Gloires passées, rêves d’avenir
La politique « néo-ottomane » ne consiste pas qu’à cultiver la gloire passée ou jouer un rôle d’arbitre dans les différends régionaux. Ankara déploie dans les Balkans un véritable arsenal de soft-power qui prouve qu’elle ne compte pas y faire de la figuration. Les Turcs ont ainsi littéralement envahi les petits écrans de quasiment tous les pays des Balkans avec des séries télévisées abordables qui s’apparentent aux tele novelas d’Amérique latine. Plusieurs universités turques ou en collaboration avec des Turcs ont été érigées comme l’International Burch University à Sarajevo, l’Université Internationale de Sarajevo ou l’Epoka Université de Tirana et l’International Balkan University à Skopje. Par l’intermédiaire de TIKA, l’Agence de Coopération et de Coordination Turque, la Turquie rénove des dizaines de mosquées et de monuments religieux au Kosovo et en Métochie, en Macédoine, en Albanie et en Bosnie-Herzégovine.

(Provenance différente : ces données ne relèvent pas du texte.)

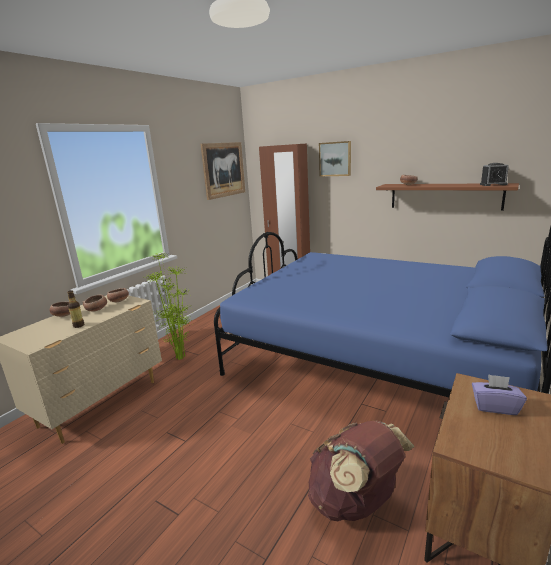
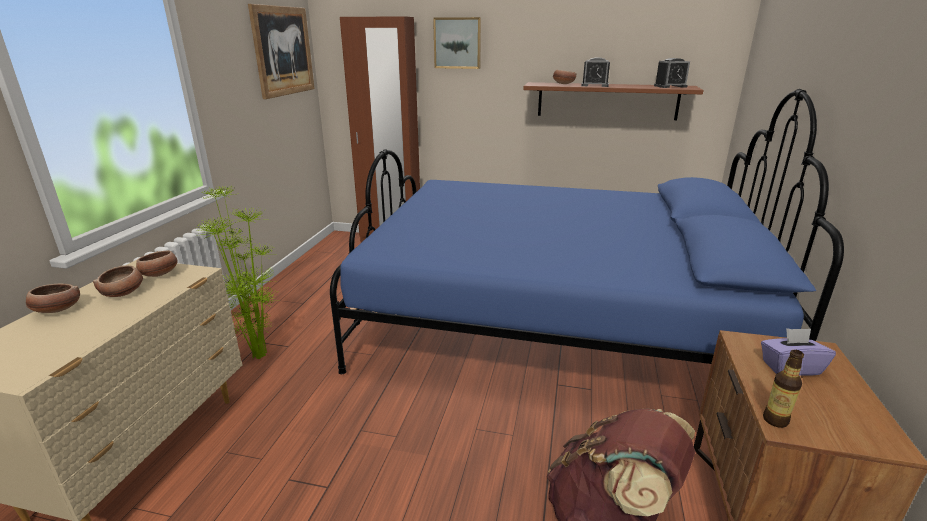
camera: 20 degrees left, 5 degrees up
(79, 325) = (103, 326): bottle -> bottle (775, 420)
(431, 185) = (595, 85): none -> alarm clock

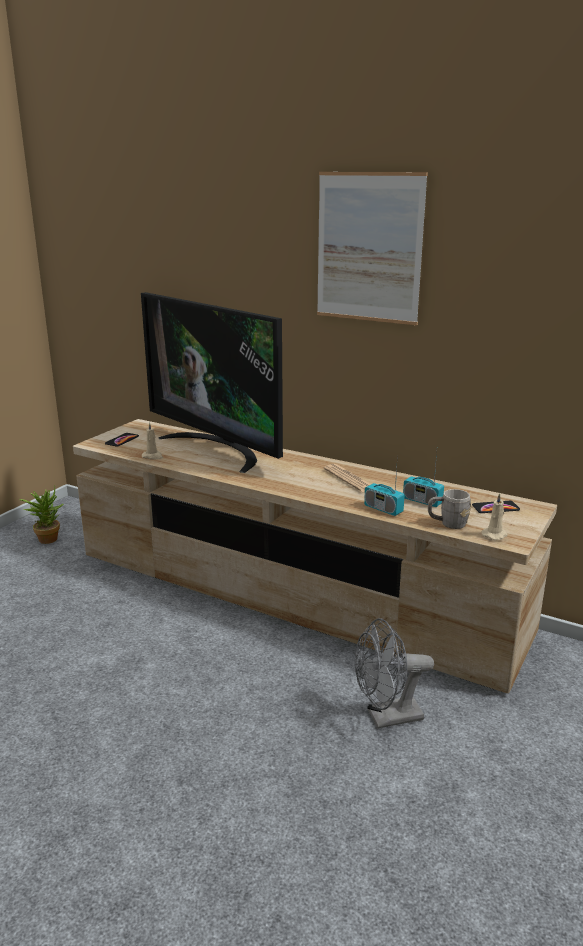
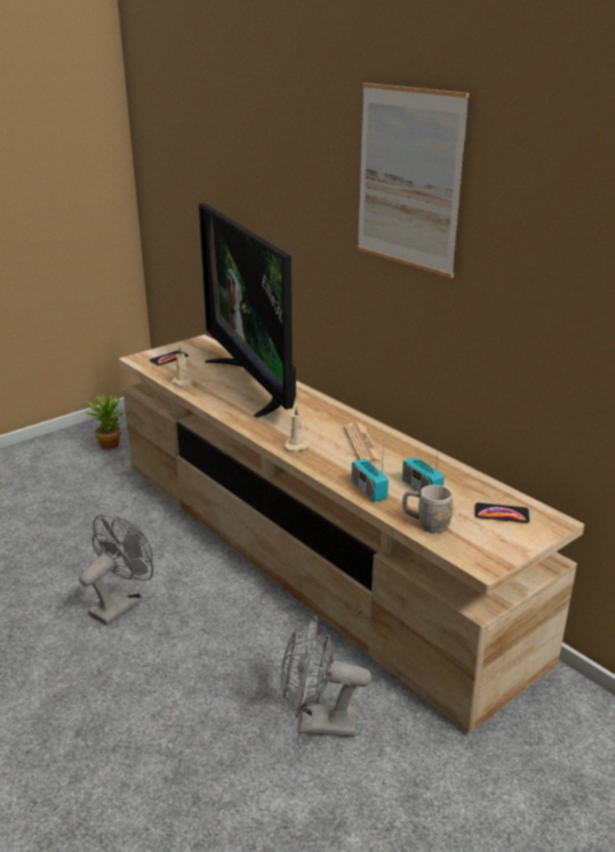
camera: 20 degrees right, 5 degrees up
(149, 666) = (121, 604): none -> grey fan
(495, 535) = (470, 550): beige candle -> beige candle (297, 446)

La Turquie dispose également de quatorze centres culturels de la fondation Yunus Emre (créée par le président Erdogan en 2007) dans les Balkans pour diffuser la culture turque et dont le but est de « de faire évoluer l’amitié de la Turquie avec les autres pays en augmentant les échanges culturels. » La télévision d’État turque TRT diffuse dans les langues locales des Balkans et l’agence de presse Anadolu y dispose de sept centres et rédige des communiqués qui sont régulièrement repris par les médias locaux. Avec un tel déploiement, la Turquie a clairement quadrillé la région.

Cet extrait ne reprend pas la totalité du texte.